▸ **Source material**
■ ■ ■

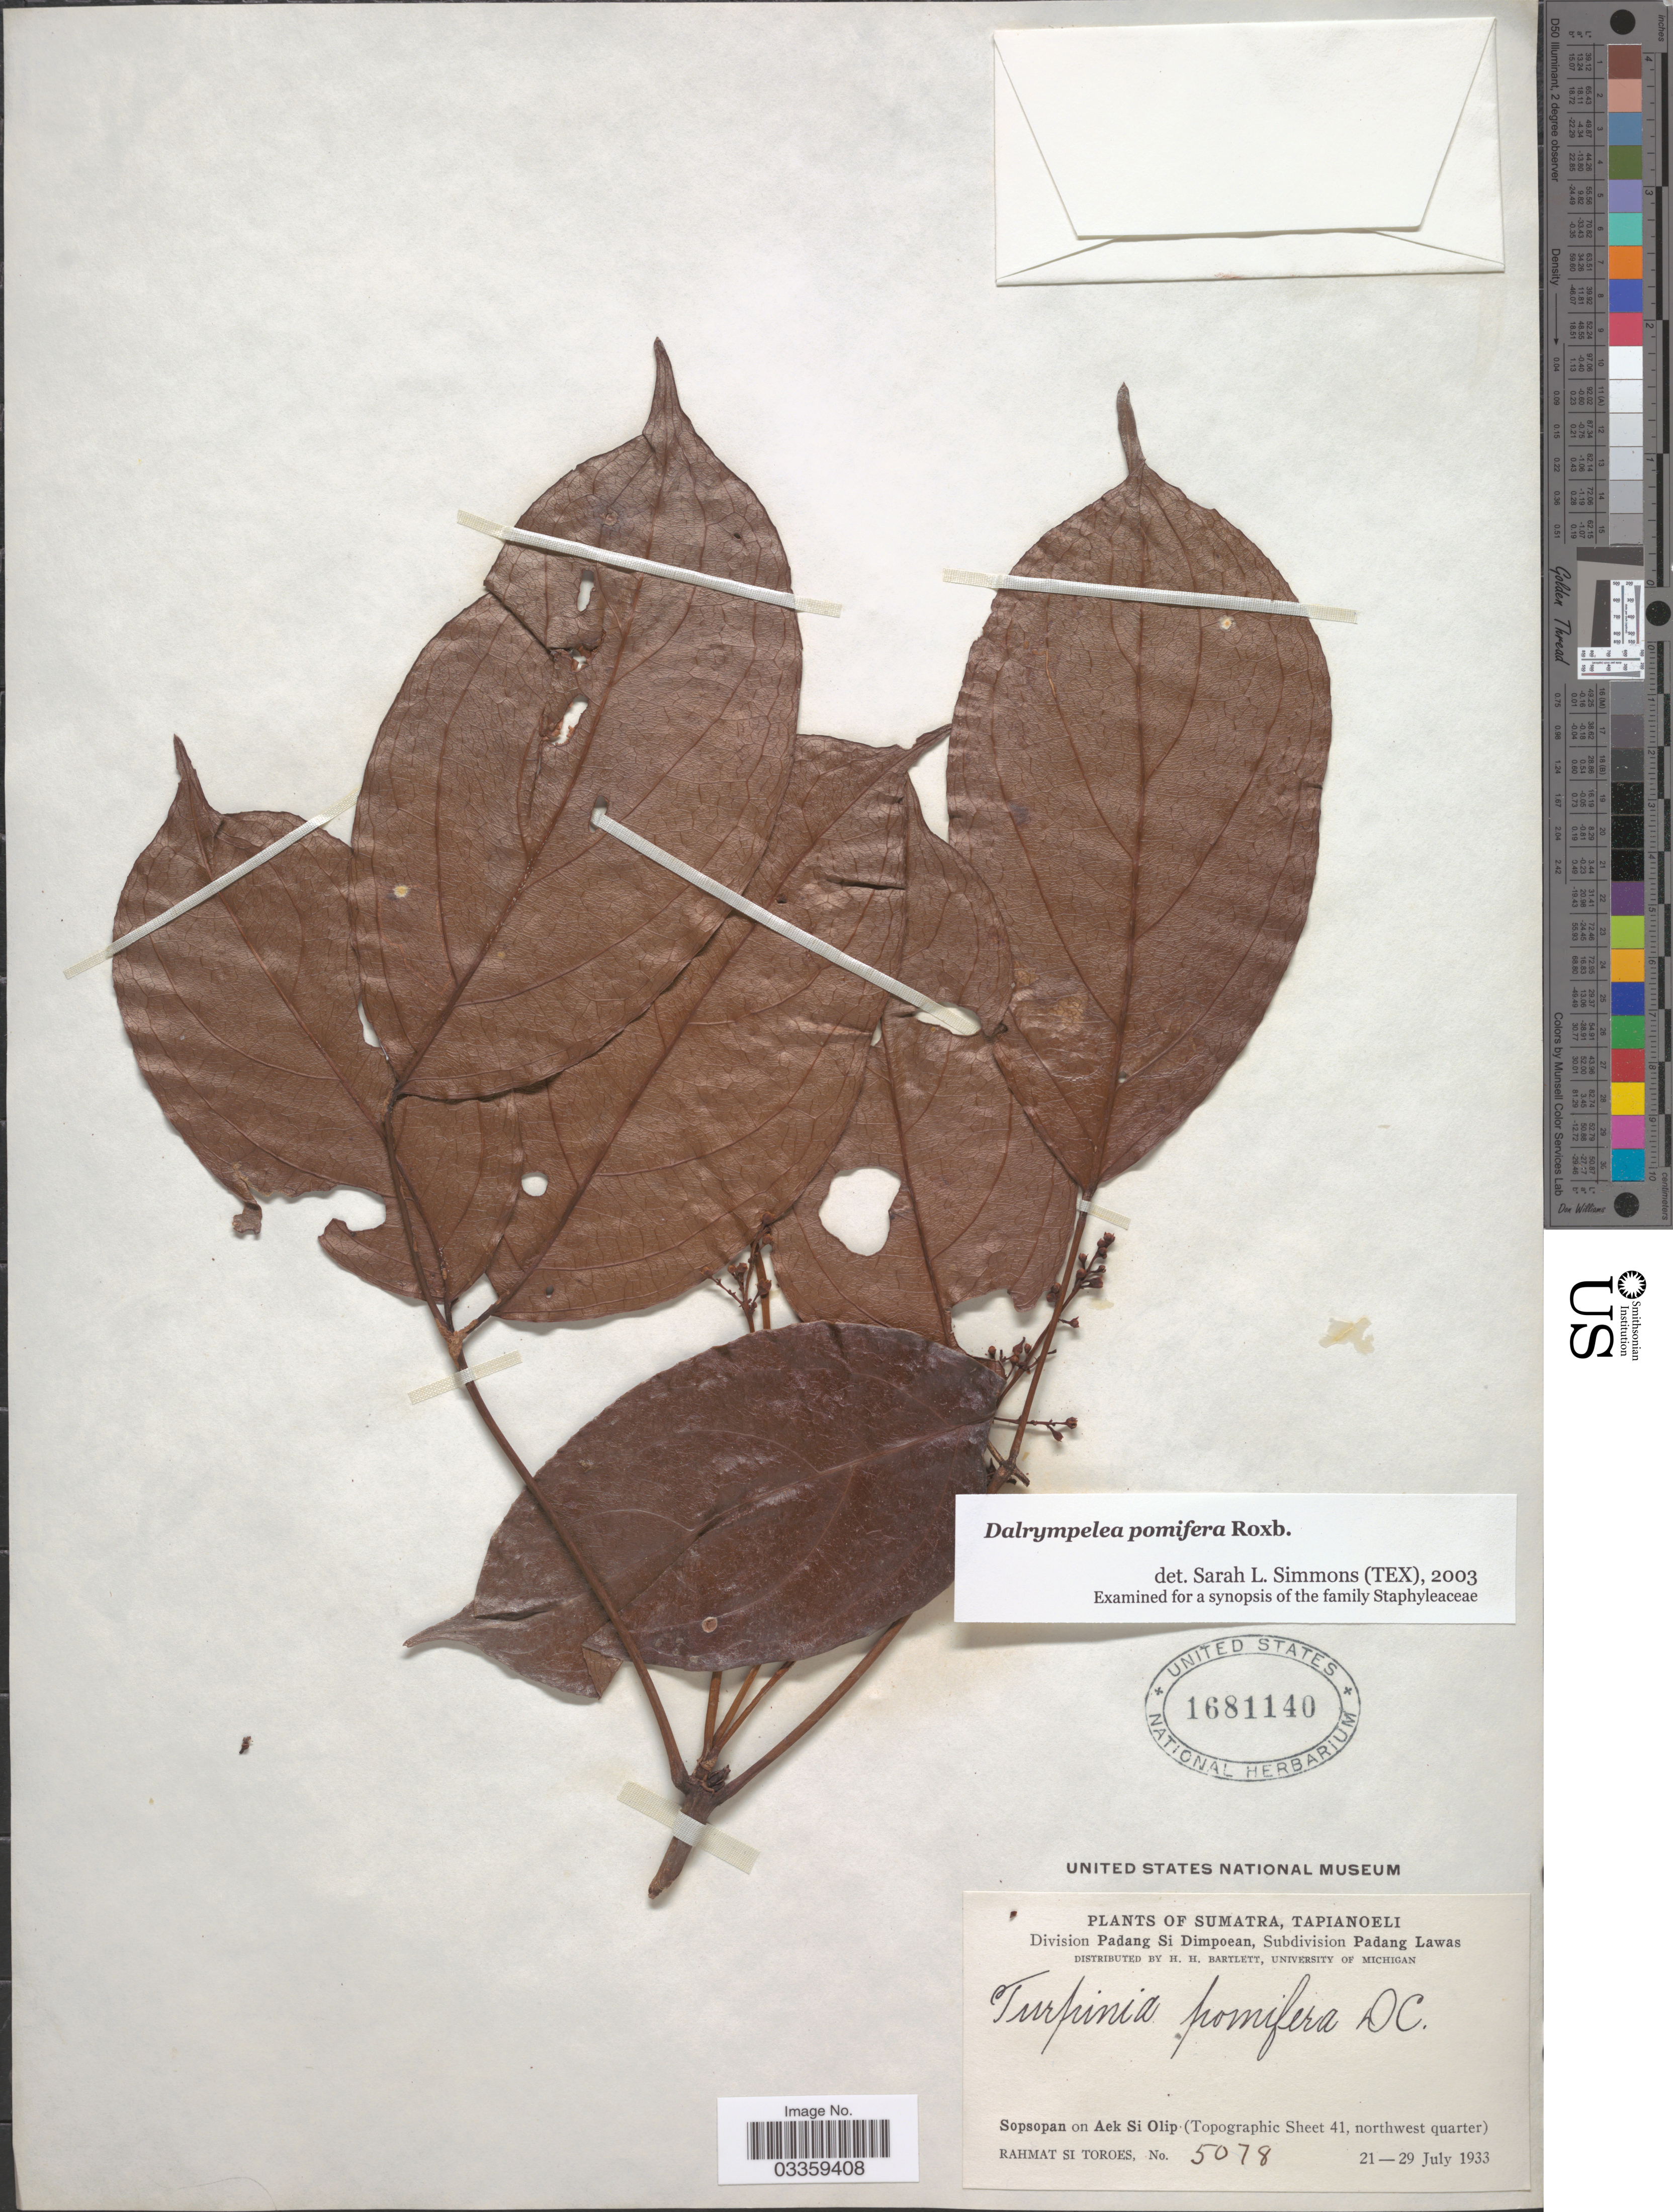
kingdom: Plantae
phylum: Tracheophyta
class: Magnoliopsida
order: Crossosomatales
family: Staphyleaceae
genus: Dalrympelea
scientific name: Dalrympelea pomifera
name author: Roxb.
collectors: Rahmat Si Boeea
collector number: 5078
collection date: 1933-07-21/1933-07-29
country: Indonesia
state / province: Sumatra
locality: Tapianoeli. Divsion Padang Si Dimpoean, Subdivision Padang Lawas. Sopsopan on Aek Si Olip. (Topographic Sheet 41, northwest quarter).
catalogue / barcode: US 1681140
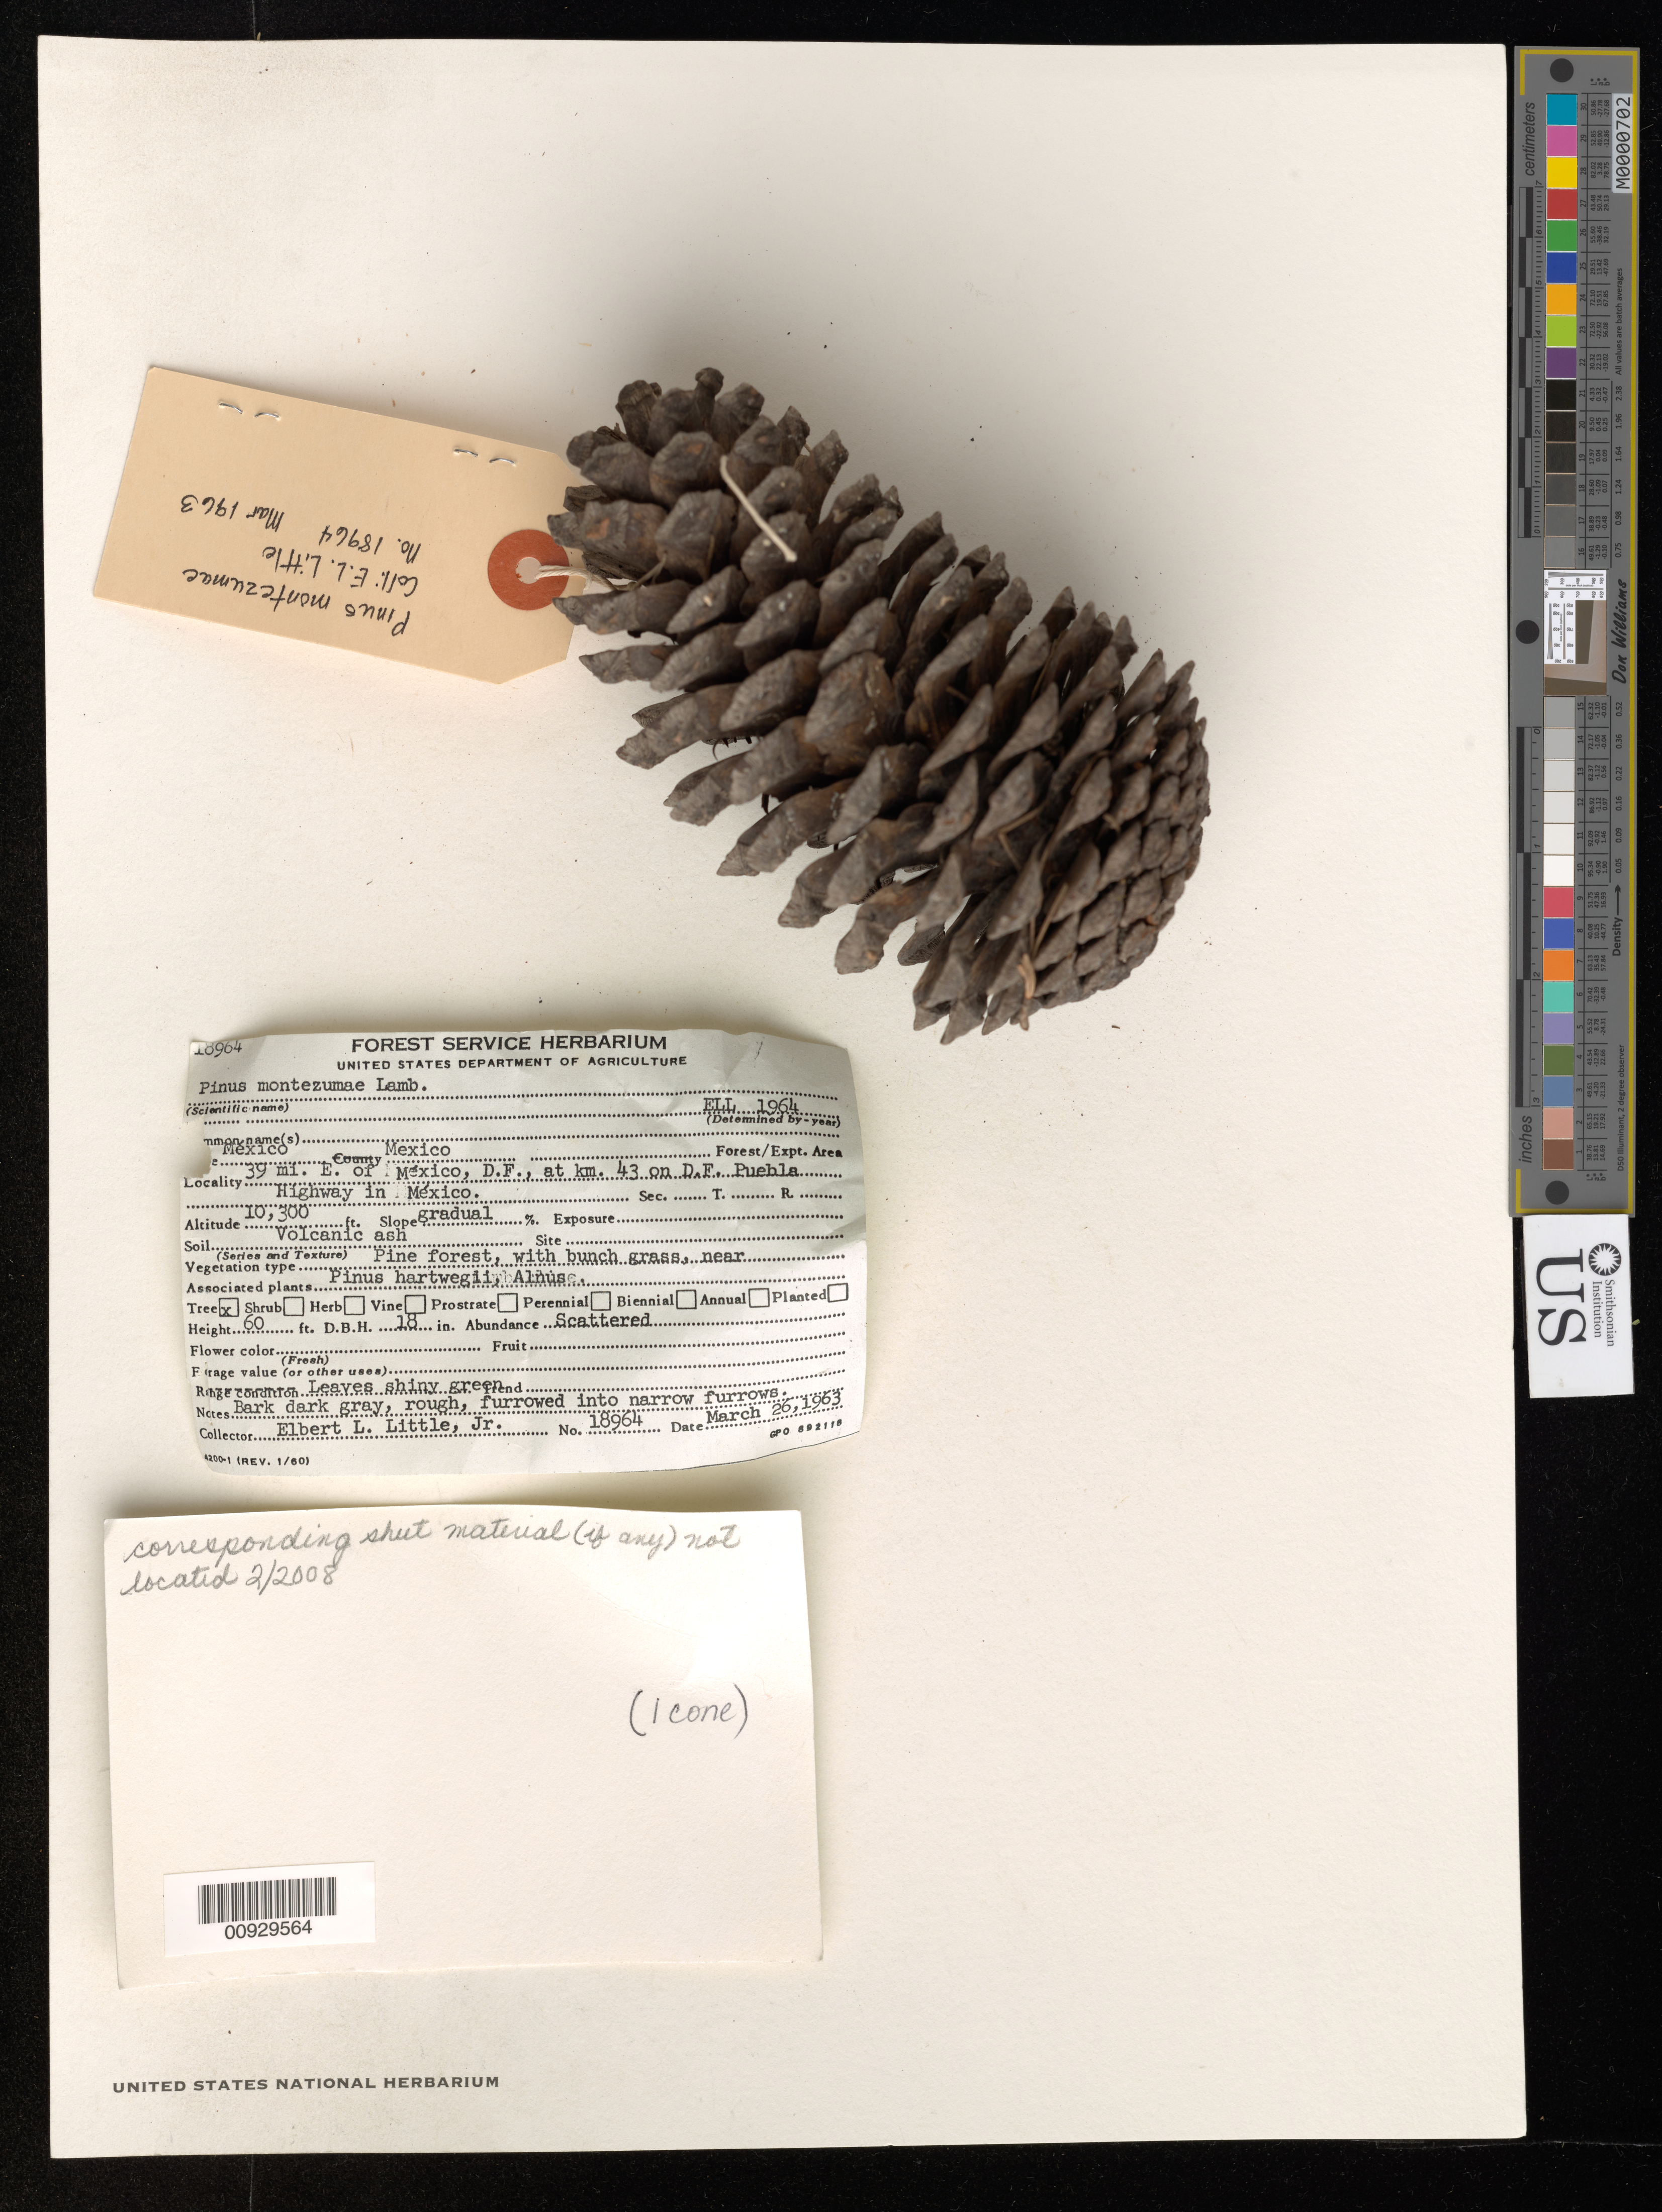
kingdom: Plantae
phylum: Tracheophyta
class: Pinopsida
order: Pinales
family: Pinaceae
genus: Pinus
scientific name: Pinus montezumae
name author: Lamb.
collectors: E. L. Little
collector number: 18964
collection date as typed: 26 Mar 1963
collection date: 1963-03-26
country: Mexico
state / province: México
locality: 39 mi. E of México, D.F., at km 43 on D.F. Puebla highway in México.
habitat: Pine forest, with bunch grass near. Slope gradual. Soil volcanic ash. Associated plants Pinushatwegii, Alnus.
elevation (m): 3139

■ ■ ■

▸ **Task objective**
Render the lines as a Markdown table with two columns, Number and Line. Begin at the line that has "genus: Pinus", stop after the last line of the rows, and leave out any blank lines.

▸ **The answer**
| Number | Line |
|---|---|
| 1 | genus: Pinus |
| 2 | scientific name: Pinus montezumae |
| 3 | name author: Lamb. |
| 4 | collectors: E. L. Little |
| 5 | collector number: 18964 |
| 6 | collection date as typed: 26 Mar 1963 |
| 7 | collection date: 1963-03-26 |
| 8 | country: Mexico |
| 9 | state / province: México |
| 10 | locality: 39 mi. E of México, D.F., at km 43 on D.F. Puebla highway in México. |
| 11 | habitat: Pine forest, with bunch grass near. Slope gradual. Soil volcanic ash. Associated plants Pinushatwegii, Alnus. |
| 12 | elevation (m): 3139 |